The lenders recently bought into the loan and are renegotiating the terms of the debt. If Byju’s cannot repay or is unable to liquidate the US assets, the creditors could take legal action, said people familiar with the matter.
The lenders have hired Houlihan Lokey, a global investment bank that focuses on mergers and acquisitions, to advise them on amending covenants after Byju’s allegedly breached terms, according to
the sources. This included a September deadline for filing its results for the year ended March 31, 2022, sources say. Rothschild & Co., which provides global financial advisory, is representing Byju’s in the talks.
“The creditors believe that Byju’s is holding a large part of the funds raised in its US entities and have asked the firm to give their money back from there,” said a person familiar with the matter.
“Discussions are being held right now. If there is no agreement, they can start legal proceedings to liquidate the assets,” the person added.
Another person familiar with the matter said Bengaluru-based Byju’s was in conversation with the creditors and the company was confident that it could repay part of the loan in a few weeks.
A Byju’s spokesperson did not respond when asked for comments on the developments.

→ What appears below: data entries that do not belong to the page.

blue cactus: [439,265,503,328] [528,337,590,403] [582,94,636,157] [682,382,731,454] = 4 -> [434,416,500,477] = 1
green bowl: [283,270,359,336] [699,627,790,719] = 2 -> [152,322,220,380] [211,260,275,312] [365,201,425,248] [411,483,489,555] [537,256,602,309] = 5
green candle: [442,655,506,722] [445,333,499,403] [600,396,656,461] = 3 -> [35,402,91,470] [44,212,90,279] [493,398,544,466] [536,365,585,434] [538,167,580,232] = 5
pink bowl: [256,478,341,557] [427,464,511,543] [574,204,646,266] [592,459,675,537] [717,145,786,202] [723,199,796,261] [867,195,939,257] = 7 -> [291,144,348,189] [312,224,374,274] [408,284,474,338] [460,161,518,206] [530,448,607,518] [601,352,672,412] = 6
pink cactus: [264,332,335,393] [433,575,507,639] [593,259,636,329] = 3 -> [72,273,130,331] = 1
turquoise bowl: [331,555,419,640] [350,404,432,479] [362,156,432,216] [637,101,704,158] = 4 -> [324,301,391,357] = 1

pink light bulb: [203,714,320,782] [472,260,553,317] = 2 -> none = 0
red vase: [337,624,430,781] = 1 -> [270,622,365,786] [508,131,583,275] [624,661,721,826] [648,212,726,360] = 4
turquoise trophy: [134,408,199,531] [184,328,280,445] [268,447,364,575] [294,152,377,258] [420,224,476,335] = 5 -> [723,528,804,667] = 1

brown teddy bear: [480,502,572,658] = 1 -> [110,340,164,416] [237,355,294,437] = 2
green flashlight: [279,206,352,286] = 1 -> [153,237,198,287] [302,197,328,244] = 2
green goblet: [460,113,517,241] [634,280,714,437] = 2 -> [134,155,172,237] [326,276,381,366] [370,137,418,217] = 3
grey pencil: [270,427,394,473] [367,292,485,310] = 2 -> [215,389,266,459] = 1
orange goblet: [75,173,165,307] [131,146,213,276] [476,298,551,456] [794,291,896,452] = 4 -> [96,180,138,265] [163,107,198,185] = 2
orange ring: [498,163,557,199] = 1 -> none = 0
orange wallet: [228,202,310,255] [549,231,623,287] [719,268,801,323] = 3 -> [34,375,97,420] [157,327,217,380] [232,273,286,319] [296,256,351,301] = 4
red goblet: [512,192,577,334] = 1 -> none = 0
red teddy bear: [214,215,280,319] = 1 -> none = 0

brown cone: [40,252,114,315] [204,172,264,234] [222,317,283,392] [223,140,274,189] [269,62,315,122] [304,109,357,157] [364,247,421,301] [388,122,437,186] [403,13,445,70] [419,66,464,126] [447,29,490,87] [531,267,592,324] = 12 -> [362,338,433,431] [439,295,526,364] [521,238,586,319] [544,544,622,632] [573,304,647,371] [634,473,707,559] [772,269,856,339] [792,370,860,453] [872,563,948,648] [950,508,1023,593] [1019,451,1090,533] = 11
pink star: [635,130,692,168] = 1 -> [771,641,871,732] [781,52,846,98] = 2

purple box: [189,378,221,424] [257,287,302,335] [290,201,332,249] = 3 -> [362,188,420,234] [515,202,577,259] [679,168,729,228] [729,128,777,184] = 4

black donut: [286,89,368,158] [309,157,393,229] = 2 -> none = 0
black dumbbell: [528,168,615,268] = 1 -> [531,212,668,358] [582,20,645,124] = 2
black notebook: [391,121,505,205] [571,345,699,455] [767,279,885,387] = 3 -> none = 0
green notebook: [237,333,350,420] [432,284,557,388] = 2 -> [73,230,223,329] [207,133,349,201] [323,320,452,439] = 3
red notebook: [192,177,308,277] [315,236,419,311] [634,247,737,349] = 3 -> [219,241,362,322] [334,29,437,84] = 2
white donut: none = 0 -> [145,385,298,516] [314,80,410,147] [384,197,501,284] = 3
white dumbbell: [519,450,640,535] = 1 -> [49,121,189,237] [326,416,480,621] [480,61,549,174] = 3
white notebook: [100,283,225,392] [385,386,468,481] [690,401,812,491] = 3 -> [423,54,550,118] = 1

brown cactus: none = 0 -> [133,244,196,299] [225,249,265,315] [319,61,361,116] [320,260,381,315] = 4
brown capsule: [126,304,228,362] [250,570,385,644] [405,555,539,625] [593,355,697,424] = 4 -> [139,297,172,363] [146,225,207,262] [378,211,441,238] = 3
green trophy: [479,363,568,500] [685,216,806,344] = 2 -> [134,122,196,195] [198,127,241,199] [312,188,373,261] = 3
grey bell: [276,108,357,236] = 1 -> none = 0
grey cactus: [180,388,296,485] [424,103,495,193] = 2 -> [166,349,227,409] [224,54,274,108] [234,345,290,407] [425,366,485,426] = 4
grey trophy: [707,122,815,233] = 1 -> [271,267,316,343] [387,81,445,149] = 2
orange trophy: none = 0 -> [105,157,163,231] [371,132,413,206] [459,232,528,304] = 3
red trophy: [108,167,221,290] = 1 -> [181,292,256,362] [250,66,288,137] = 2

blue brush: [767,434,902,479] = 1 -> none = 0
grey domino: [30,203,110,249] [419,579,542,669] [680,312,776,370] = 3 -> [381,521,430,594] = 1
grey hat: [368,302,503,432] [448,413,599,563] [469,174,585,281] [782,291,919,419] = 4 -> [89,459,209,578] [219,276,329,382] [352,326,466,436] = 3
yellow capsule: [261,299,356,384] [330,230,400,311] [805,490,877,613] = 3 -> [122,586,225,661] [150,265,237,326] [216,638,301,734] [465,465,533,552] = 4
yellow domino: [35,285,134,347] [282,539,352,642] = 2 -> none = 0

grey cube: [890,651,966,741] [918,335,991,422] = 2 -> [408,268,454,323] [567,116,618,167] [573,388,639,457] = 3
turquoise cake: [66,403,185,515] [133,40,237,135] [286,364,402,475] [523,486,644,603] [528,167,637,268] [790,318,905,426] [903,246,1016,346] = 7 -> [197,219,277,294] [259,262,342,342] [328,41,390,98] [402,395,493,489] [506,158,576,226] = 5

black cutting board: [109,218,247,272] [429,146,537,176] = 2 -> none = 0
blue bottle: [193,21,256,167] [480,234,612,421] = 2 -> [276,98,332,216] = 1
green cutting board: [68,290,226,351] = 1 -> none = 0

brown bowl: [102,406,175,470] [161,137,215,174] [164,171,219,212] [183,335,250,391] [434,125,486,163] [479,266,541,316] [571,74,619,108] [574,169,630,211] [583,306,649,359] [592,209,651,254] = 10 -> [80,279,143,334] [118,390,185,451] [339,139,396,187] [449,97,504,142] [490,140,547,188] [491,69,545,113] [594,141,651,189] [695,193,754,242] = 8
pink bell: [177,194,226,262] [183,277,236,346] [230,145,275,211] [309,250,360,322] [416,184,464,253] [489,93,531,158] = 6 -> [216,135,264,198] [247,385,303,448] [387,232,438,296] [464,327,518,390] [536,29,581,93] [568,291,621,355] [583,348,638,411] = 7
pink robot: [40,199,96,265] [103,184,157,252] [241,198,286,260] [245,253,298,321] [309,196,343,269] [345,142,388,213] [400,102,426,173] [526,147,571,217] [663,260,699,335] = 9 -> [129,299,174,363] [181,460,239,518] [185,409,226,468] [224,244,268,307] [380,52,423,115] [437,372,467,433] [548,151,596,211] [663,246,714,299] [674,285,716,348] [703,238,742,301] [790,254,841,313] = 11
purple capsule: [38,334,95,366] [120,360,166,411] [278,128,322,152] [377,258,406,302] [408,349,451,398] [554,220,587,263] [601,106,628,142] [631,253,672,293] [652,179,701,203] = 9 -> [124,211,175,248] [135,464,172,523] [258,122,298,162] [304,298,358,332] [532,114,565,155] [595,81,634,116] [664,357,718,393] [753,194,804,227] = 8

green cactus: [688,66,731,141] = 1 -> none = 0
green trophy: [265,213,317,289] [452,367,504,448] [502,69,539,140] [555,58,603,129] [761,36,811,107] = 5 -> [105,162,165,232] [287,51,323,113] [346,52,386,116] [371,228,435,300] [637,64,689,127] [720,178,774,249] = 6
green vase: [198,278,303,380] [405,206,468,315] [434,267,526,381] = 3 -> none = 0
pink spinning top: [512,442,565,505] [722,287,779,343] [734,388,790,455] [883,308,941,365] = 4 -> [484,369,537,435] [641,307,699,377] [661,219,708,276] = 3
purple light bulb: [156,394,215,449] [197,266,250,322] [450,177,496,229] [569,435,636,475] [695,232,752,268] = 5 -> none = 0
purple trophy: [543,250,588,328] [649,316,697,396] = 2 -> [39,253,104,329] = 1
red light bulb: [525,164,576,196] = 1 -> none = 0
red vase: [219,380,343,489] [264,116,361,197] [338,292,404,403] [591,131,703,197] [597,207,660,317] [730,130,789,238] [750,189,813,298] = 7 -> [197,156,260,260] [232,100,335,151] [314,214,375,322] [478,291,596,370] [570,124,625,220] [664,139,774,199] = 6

One of the issues is that once a company raises a loan, it needs to rate the bonds within nine months. But Byju’s couldn’t do this as its results for last year were delayed.
“This year again Byju’s is unable to finalise its results,” said a person. “This prompted the creditors to either seek full or partial repayment of the loan.”
Some lenders in the group reportedly bought the debt from primary holders in September, when the loan slumped to a record 64.5 cents. They are now seeking to profit from accelerated repayment, according to the Bloomberg report.
Byju’s to repay a substantial part of the loan. “When an activist investor tries to get hold of your bonds, then it is trouble,” said a person.
The company had already agreed to various terms that the lenders set. These included hiring a chief financial officer, increasing the interest rate on the loan, and providing monthly business updates, according to the sources.
Byju’s, which is valued at $22 billion, has raised a total of $5.25 billion from investors such as Qatar Investment Authority (QIA), BlackRock, Chan Zuckerberg Initiative, Sequoia, Silver Lake,
Bond Capital, Tencent, General Atlantic and Tiger Global. The firm has over 150 million learners. It recently raised $250 million from its existing investors.
The company has made various acquisitions in the US market. However, Byju’s booked losses of Rs 4,588 crore in financial year 2020-21 (FY21), 19 times more than the preceding year, according to the latest available financial report. The firm earned Rs 2,428 crore in revenue in FY21.
Byju’s announced recently that it would lay off nearly 2,500 employees, or 5 per cent of its workforce, as part of an “optimisation” drive. The firm is looking to become profitable by March, founder and Chief Executive Officer Byju Raveendran told employees recently.